Gene Map of Human Brains May Lead to New Drug Discoveries, Scientists Say

Scientists have created a $55 million interactive map that shows where genes are activated in the human brain, an aid to researchers developing treatments for disorders such as Parkinson’s disease and autism.

The Allen Institute for Brain Science, based in Seattle, mapped two brains to create the system, said Allan Jones, the chief executive officer, in a telephone interview. About 82 percent of human genes are expressed in the organ, according to the institute. The map, free to researchers, identifies about 100 million data points and 1,000 anatomical sites in the organ.

Understanding how the genome is triggered may help scientists discover the basis for some brain disorders, Jones said. If autism researchers, for instance, discover a common abnormality in the DNA of people with the disorder, the map would help them determine if the gene is activated in the brain and where, creating a treatment target, he said.

“This might immediately point you not only to form good hypotheses but novel ones,” Jones said.

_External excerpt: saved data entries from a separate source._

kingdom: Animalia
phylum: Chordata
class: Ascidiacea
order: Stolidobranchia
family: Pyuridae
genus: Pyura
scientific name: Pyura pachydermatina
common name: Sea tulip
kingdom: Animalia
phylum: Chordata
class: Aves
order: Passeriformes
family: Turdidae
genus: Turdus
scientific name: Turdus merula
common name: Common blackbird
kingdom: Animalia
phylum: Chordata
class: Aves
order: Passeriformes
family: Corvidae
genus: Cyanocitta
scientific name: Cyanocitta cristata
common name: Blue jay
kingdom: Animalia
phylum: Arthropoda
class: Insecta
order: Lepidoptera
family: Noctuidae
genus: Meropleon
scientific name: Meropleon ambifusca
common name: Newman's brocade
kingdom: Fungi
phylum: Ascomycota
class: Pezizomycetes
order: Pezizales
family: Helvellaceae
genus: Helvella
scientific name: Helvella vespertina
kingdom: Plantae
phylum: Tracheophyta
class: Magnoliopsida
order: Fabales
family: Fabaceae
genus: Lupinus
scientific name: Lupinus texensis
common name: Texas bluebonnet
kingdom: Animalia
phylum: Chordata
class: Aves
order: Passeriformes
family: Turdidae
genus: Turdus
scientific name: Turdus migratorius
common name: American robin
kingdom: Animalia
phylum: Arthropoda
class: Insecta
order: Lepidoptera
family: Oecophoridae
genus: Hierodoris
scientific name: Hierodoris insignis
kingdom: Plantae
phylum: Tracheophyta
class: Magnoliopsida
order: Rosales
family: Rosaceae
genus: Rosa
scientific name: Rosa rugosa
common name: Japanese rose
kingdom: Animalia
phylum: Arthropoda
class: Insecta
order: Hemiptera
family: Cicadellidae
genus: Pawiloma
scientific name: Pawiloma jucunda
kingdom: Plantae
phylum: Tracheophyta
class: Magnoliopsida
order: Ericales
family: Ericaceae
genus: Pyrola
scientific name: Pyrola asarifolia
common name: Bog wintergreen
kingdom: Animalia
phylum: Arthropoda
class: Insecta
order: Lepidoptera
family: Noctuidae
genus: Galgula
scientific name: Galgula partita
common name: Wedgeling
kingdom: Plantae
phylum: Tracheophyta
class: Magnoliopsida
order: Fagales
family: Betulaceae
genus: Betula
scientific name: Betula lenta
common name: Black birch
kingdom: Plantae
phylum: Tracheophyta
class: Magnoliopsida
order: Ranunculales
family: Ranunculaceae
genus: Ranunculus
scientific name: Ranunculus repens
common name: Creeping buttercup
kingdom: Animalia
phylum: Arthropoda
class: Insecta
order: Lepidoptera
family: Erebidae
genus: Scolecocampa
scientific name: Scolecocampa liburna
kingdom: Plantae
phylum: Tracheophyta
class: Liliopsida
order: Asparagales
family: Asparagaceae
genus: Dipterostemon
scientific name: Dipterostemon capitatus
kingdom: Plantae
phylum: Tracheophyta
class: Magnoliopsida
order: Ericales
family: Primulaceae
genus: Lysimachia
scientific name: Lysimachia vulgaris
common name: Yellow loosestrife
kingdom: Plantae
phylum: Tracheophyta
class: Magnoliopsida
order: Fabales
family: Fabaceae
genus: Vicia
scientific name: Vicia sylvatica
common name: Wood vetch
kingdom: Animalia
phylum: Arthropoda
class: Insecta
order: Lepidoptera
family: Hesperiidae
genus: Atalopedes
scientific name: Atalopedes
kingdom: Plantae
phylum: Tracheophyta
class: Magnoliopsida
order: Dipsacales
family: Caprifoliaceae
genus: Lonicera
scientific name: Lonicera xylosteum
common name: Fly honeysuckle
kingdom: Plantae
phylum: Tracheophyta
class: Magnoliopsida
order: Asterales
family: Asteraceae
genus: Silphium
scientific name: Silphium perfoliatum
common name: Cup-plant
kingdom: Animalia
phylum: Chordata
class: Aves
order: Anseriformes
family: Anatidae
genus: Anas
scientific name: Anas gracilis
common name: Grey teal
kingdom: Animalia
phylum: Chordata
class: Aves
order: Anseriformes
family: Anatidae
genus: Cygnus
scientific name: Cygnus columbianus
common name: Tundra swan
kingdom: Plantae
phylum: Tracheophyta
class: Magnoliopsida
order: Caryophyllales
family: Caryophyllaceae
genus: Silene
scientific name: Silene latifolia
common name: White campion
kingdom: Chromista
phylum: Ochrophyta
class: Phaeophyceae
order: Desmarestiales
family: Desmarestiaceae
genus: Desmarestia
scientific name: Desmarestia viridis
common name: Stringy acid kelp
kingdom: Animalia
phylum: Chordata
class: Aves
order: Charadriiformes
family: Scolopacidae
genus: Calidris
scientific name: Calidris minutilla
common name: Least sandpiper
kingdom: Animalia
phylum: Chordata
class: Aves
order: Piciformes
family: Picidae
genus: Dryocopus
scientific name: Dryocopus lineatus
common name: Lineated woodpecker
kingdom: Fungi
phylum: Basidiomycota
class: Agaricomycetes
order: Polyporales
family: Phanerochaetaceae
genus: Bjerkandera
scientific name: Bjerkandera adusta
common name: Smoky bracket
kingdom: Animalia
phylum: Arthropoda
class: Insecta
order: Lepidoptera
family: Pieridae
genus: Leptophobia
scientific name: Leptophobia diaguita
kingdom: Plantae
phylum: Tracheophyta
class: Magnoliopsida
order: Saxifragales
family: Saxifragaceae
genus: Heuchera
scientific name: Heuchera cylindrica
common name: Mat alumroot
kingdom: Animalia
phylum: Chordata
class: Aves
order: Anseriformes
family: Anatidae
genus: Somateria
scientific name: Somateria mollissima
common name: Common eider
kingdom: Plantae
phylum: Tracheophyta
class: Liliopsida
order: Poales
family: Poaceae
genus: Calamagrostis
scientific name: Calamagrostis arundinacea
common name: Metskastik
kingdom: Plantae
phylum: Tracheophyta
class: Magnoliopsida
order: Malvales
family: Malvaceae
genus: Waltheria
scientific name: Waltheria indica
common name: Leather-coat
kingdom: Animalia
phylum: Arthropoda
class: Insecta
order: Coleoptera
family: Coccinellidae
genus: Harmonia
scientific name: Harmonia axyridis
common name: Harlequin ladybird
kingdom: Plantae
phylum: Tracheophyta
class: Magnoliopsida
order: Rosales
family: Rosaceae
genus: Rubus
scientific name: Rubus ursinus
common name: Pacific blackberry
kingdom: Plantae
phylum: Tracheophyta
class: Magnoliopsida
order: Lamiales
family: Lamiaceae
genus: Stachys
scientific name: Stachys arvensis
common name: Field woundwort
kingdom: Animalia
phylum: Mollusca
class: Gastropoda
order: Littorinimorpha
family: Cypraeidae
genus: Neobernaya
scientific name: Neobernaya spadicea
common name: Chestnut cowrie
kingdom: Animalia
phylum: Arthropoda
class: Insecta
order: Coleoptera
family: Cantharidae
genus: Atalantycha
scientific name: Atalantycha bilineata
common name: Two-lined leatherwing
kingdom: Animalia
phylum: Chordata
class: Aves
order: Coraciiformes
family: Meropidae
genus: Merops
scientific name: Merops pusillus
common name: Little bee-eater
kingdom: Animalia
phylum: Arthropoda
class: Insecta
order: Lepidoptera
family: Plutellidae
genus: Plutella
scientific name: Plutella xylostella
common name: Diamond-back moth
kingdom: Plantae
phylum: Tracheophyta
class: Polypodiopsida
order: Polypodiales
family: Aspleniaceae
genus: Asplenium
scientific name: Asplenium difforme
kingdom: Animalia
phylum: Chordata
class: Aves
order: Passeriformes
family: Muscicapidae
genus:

The Allen Institute was founded in 2003 by Paul G. Allen, a co-founder of Microsoft Corp.

Ultimately, the facility will run at least 10 brains through the process, Jones said. The map was developed using a variety of technologies, including magnetic resonance imaging and a variation of MRI called diffusion tensor imaging. DTI tracks the movement of water molecules, allowing scientists to delineate nerve fibers that connect sections of the brain.

In 2006, the institute mapped a mouse brain in 2006 and made that data freely available.